* PROBLEM DETAILS
Each line of the listing that includes the string "wrist" is to be identified and copied.

* DATA TO USE
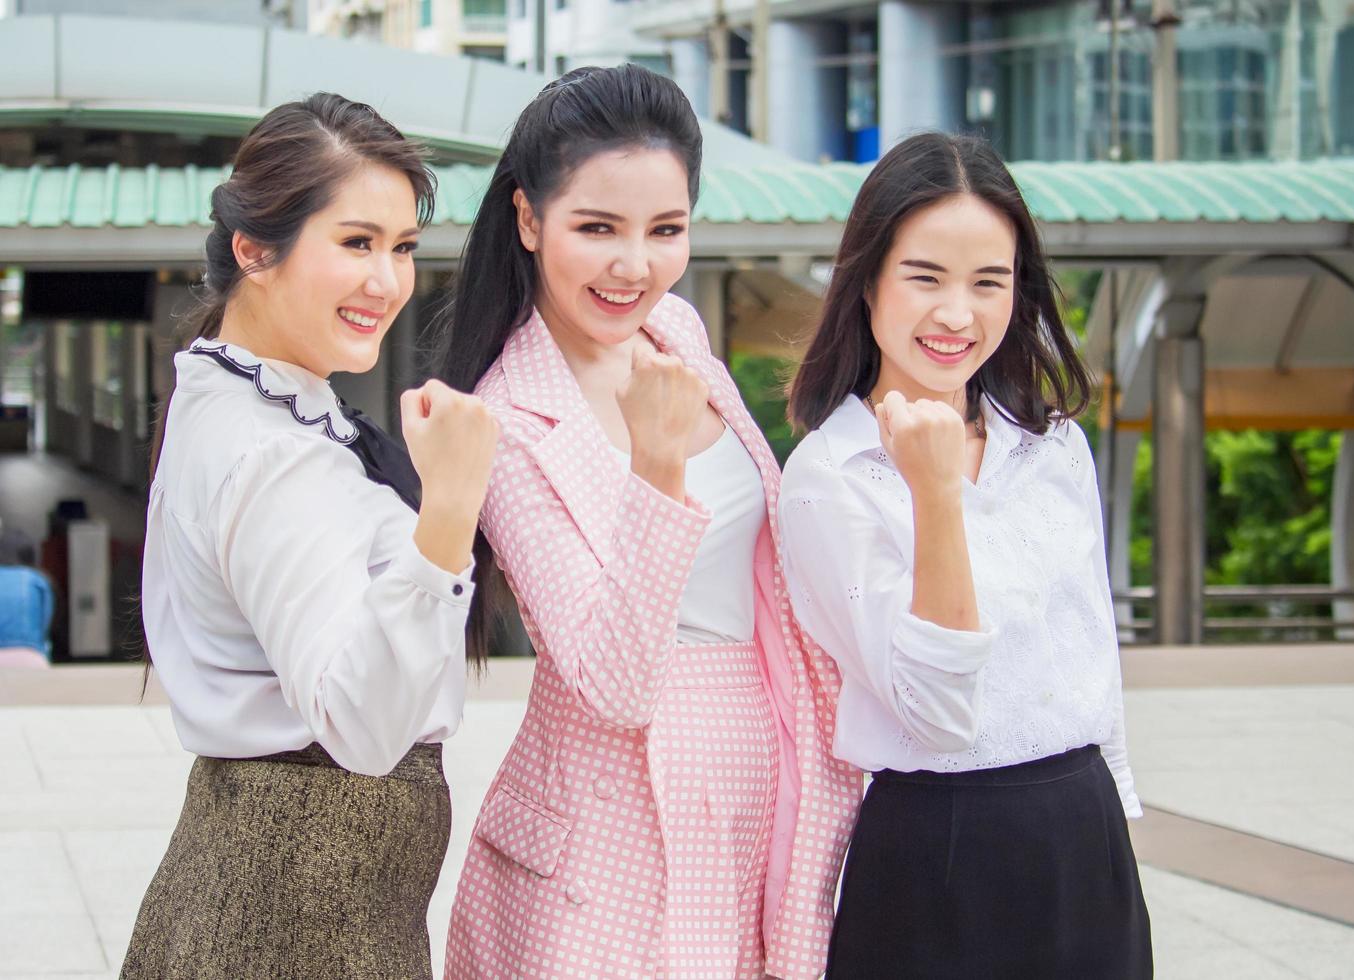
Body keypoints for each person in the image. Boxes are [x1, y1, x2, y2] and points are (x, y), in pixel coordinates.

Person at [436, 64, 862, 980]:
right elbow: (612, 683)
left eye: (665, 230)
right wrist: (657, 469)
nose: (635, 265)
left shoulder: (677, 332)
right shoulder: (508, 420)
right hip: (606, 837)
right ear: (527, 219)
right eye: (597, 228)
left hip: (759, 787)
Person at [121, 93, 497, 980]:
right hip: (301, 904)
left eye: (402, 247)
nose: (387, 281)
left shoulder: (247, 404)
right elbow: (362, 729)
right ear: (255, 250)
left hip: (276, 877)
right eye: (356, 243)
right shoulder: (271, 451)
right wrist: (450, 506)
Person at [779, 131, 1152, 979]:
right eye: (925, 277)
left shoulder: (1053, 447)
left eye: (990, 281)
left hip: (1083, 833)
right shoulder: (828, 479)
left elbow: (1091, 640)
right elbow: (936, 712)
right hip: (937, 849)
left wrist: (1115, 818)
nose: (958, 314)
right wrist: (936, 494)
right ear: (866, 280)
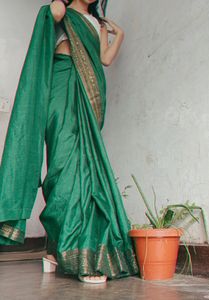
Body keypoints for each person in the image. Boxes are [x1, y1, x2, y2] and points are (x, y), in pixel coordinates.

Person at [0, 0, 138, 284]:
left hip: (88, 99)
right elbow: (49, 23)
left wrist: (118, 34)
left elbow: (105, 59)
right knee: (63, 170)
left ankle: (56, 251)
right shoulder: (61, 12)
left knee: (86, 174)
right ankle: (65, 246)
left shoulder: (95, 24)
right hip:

* EXERCISE ANSWER
right wrist: (657, 469)
right wrist: (450, 506)
left wrist: (1115, 818)
right wrist: (936, 494)
left wrist: (118, 34)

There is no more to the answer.